Tunis, 40 nuits plus tard, c’est de nouveau l’enfer !


« Il faut l’avouer, des jeunes ont provoqué la police par des jets de pierres, je les ai vu ». C’est ainsi qu’a répondu un homme à un groupe de jeunes qui criaient leur haine contre la police ce soir sur l’avenue de France.

Des groupes de manifestants sont descendus de la Kasbaa vers l’avenue Habib Bourguiba en fin d’après midi dans le but de manifester devant le ministère de l’intérieur. C’était pacifique au début, comme ça l’était à la Kasbaa, jusqu’au moment où les forces de l’ordre postées devant le ministère ont riposté aux jets de pierres.

Les gaz lacrymogènes ont été utilisés dans un premier temps, ce qui a fait monter la grogne des manifestants d’un cran.

Des groupes de manifestants se sont attaqués aux locaux du ministère de l’intérieur. Des voitures garées sur le parking du ministère ont été incendiées.

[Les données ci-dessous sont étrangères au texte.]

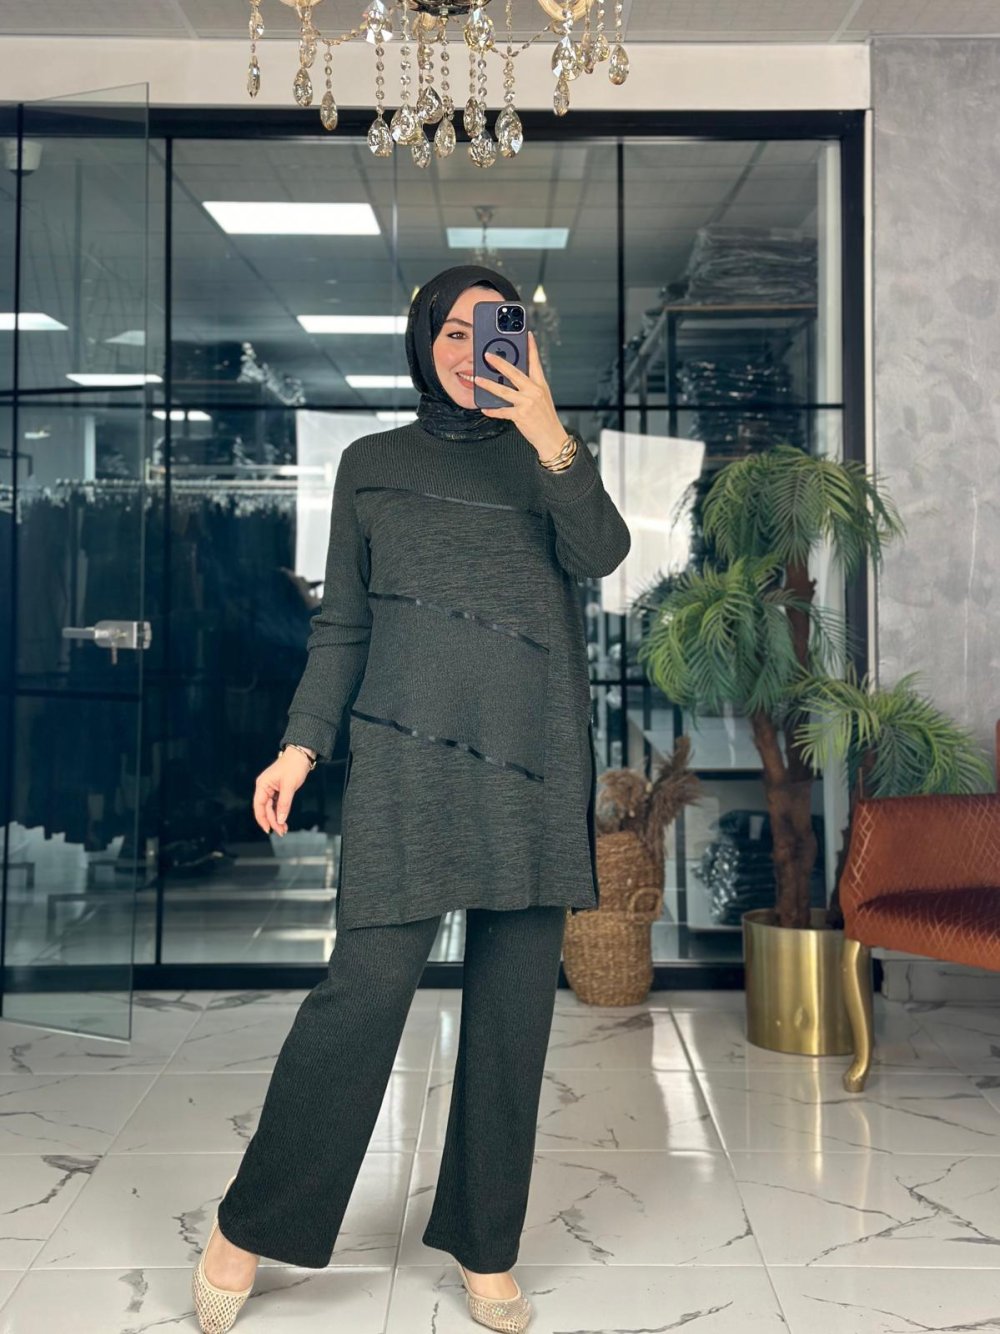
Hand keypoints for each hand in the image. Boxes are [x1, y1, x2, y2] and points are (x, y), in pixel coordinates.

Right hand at [252, 750, 310, 836]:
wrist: (301, 754)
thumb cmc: (294, 766)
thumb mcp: (289, 786)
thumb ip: (284, 804)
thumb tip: (281, 820)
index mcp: (262, 785)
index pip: (259, 806)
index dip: (262, 819)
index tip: (268, 830)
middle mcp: (264, 787)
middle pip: (265, 809)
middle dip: (273, 821)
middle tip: (282, 832)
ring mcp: (271, 789)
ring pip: (271, 808)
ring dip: (277, 818)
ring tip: (284, 829)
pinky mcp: (278, 790)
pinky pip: (277, 804)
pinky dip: (281, 812)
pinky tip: (284, 820)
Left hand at [475, 330, 567, 459]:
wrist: (552, 438)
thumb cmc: (546, 418)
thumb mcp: (543, 398)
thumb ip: (530, 387)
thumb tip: (513, 379)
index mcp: (541, 385)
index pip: (535, 362)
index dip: (531, 347)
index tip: (527, 335)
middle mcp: (534, 391)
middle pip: (514, 373)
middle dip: (499, 363)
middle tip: (488, 355)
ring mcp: (527, 403)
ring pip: (503, 391)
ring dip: (488, 385)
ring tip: (477, 379)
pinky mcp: (520, 415)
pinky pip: (502, 411)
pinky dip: (492, 410)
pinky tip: (484, 408)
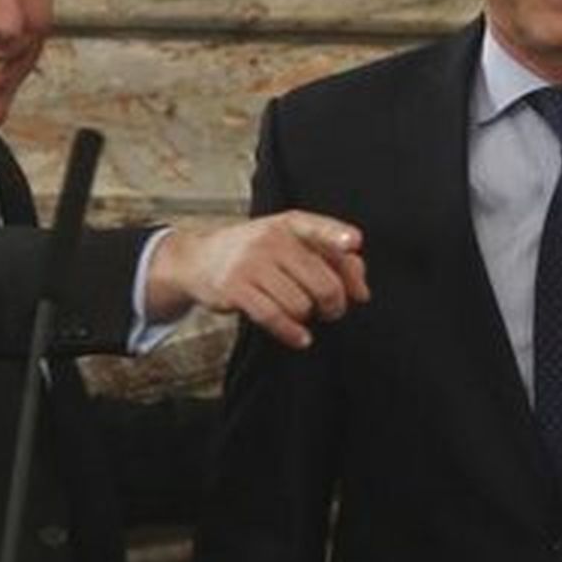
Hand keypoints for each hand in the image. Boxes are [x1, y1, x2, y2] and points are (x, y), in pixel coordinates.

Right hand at [144, 210, 369, 347]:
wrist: (201, 258)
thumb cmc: (257, 252)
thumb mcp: (291, 243)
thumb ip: (331, 258)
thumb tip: (361, 290)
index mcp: (290, 224)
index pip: (318, 228)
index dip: (337, 235)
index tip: (353, 243)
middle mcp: (271, 240)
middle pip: (322, 281)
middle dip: (334, 303)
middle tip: (331, 309)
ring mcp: (251, 264)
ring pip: (300, 304)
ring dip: (308, 317)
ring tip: (304, 313)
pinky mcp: (235, 289)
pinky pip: (274, 317)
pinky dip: (292, 333)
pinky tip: (301, 337)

« La porte du ministère de l’intérieur a été cassée et nous aurions pu entrer et brûler le ministère » affirme un manifestant qui tenait sa main, en signe de malaise. Il explique « J’ai attrappé une bombe lacrymogène pour la retourner à son expéditeur »

Des rafales ont été après tirées en l’air pour disperser les manifestants. Pendant au moins deux heures, les tirs de sommation, en rafales, ont été entendus.

De nombreuses boutiques dans les environs de l’avenue Habib Bourguiba auraient été pillées et d’autres ainsi que des restaurants ont été saccagés.

Beaucoup d’officiers de la police ont été mobilisés pour maintenir le calme au centre ville. L’un d’eux a avoué « se sentir complètement dépassé par la situation ». Un autre aidait les automobilistes coincés sur l’avenue Bourguiba à s’en échapper en les faisant même passer en sens inverse afin d’éviter les « guet apens » et les chemins parsemés de jets de pierres.